**EXTRAIT DU TEXTE:**
>>>>

Zucman or not Zucman, le débat politique se focalise sur cette alternative binaire, comme on les aime en France et qui se résumerait à être pour ou contre les riches. Il faut se réjouir tout de même qu’un débat économique pénètre la sphère politique et nous avons demandé à Alain Trannoy, économiste à l’Aix-Marseille School of Economics – AMSE, directeur d’études de l’EHESS, (chaire Économie des inégalités), membre du Cercle des économistes, spécialiste de la fiscalité, de poser les termes du débat avec le recul d’un chercheur.
Comment a progressé la fortune des ultra-riches ?
Alain Trannoy : Le débat est devenu très idéologique. Pour ou contre sans nuances. En tant qu’économiste et je m’exprime comme économiste, je regarde d’abord les chiffres. Premier sujet qui est mis en avant, on aurait assisté à une formidable montée des inégalités de patrimoine due à l’envolée de la richesse des milliardaires. Ce sont les chiffres du magazine Challenges (1) qui sont cités. J’ai beaucoup de respect pour les journalistes en général et pour ceux de Challenges en particulier, ils font un travail honnête, mais je ne pense pas qu’il puisse être qualifié de scientifique.
Le travail scientifique fait l’objet de discussions, de débats, de critiques. Je préfère me référer au travail justement de l’équipe réunie par Thomas Piketty et qui comprend Gabriel Zucman du World Inequality Database avec des chiffres qui sont calés sur la comptabilité nationale. J’ai cherché à quel centile de la distribution des patrimoines correspondait le seuil des 100 millions d’€ de patrimoine net à partir duquel s’appliquerait la taxe Zucman. Il correspond pratiquement (94 millions en 2023) à deux personnes les plus riches parmi 100 000 contribuables.

<<<<

**CONSIGNE 1:**
Quelles personnes l'extrait sur la taxe Zucman nomme-t-il ?
**CONSIGNE 2:**
Recopiez le passage de l'extrait qui commence aux mots « Comment a progressé » et s'arrête après « qualifié de scientifique. ».
Les items n'ont aucun lien avec l'extrait.

**DONNÉES FOURNIES:**
>>>>

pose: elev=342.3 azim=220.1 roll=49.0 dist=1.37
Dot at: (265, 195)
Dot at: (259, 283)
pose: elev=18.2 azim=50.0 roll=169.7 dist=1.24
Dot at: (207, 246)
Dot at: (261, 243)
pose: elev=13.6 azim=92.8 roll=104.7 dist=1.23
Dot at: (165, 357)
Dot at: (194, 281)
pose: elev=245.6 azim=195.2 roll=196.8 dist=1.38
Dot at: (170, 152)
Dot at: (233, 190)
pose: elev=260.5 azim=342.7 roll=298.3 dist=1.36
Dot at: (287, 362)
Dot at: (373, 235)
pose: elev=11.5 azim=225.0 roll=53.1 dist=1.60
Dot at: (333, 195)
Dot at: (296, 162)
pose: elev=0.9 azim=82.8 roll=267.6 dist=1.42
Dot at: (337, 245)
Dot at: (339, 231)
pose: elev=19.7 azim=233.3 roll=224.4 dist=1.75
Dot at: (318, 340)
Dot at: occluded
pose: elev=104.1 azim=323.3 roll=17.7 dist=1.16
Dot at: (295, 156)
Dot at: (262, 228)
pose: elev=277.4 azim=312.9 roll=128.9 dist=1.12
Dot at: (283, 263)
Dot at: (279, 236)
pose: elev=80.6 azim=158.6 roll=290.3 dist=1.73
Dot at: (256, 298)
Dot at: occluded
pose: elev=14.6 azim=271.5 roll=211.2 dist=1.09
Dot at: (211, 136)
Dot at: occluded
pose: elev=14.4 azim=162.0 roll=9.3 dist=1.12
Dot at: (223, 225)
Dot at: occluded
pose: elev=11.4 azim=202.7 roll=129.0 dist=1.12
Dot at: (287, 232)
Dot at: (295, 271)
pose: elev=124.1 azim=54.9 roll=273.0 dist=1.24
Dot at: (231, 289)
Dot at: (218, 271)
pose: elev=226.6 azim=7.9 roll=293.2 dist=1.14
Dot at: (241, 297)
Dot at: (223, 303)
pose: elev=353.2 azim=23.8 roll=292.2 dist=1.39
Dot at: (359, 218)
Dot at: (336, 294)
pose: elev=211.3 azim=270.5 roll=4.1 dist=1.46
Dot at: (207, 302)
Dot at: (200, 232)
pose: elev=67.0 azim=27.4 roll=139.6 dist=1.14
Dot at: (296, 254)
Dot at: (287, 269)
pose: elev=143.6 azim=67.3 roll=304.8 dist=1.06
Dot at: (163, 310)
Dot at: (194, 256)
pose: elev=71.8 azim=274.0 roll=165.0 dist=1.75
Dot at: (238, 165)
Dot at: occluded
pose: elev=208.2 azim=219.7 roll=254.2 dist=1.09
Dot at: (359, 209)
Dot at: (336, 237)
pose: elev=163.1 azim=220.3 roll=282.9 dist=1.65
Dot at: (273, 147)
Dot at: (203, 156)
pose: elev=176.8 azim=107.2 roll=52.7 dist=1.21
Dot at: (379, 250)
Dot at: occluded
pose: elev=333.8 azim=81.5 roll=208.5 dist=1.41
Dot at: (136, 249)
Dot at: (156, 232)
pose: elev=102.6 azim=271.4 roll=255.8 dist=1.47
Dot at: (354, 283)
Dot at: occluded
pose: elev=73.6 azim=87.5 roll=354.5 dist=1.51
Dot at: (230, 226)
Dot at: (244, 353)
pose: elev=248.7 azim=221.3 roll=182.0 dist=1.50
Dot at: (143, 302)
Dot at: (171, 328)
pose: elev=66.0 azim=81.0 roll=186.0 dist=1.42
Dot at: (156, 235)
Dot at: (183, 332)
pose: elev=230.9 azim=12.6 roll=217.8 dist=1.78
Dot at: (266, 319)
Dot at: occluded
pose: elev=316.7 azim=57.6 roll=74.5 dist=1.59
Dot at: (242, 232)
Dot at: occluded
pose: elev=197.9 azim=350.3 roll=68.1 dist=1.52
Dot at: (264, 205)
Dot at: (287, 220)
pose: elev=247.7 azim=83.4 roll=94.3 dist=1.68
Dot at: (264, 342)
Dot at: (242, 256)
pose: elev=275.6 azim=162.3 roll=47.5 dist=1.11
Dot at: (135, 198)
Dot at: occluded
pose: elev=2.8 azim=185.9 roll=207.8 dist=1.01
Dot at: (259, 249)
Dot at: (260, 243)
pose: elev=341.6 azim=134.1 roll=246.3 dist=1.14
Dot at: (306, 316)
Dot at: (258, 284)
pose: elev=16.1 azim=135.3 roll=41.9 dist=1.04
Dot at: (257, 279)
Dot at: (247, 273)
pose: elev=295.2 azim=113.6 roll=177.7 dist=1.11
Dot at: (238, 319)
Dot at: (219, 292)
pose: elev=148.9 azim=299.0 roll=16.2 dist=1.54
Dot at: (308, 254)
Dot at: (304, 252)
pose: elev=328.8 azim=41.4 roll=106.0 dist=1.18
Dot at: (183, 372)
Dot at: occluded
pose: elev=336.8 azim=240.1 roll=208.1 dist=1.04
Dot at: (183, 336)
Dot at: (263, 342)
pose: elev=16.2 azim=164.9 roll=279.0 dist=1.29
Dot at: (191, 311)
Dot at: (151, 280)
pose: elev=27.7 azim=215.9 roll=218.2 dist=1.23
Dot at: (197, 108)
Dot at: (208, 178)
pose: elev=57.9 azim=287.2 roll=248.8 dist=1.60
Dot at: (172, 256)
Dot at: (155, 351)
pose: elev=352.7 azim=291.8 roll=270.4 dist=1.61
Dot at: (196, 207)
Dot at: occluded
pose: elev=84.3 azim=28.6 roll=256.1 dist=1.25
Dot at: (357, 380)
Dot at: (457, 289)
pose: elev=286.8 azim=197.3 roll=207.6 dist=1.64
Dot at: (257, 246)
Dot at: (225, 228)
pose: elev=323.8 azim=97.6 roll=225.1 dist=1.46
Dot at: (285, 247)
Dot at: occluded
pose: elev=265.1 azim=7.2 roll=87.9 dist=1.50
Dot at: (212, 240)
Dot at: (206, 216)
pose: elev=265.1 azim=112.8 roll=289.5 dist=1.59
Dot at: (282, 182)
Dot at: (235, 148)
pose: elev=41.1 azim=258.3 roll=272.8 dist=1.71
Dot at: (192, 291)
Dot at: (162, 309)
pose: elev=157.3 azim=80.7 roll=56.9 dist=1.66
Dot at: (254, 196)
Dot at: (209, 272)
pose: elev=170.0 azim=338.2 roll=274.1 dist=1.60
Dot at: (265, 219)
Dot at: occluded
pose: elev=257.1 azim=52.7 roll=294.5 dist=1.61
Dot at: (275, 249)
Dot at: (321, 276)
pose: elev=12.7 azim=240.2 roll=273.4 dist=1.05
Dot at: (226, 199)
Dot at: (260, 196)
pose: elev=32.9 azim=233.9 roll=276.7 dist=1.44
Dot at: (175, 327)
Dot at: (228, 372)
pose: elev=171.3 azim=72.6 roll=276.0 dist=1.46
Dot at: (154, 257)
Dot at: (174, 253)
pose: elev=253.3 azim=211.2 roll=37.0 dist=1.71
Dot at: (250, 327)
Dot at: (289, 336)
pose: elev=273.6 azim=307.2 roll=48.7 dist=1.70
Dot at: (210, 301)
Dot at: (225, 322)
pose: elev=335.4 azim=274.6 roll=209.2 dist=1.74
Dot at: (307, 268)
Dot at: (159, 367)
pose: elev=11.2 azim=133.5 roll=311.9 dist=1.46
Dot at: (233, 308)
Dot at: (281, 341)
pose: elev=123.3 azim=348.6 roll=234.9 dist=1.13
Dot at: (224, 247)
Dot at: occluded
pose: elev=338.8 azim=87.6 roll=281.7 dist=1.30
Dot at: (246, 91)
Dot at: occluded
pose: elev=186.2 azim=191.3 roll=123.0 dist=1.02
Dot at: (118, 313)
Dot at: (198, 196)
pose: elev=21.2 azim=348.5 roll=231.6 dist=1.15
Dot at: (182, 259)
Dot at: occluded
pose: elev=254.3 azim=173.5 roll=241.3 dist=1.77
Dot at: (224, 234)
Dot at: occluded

<<<<

**CORRIGÉ DÉTAILLÉ 1:**
Alain Trannoy, Thomas Piketty et Gabriel Zucman.

**CORRIGÉ DÉTAILLÉ 2:**
Comment a progressé la fortune des ultra-riches ?
Alain Trannoy : Le débat est devenu très idéologique. Pour ou contre sans nuances. En tant qu’économiste et je m’exprime comme économiste, je regarde d’abord les chiffres. Premier sujet qui est mis en avant, on aurait assisté à une formidable montée des inégalités de patrimoine due à l’envolée de la richesse des milliardaires. Ce sont les chiffres du magazine Challenges (1) qui sont cités. J’ai beaucoup de respect pour les journalistes en général et pour ceux de Challenges en particulier, ils font un travail honnête, mais je ne pense pas qu’il puisse être qualifié de scientifique.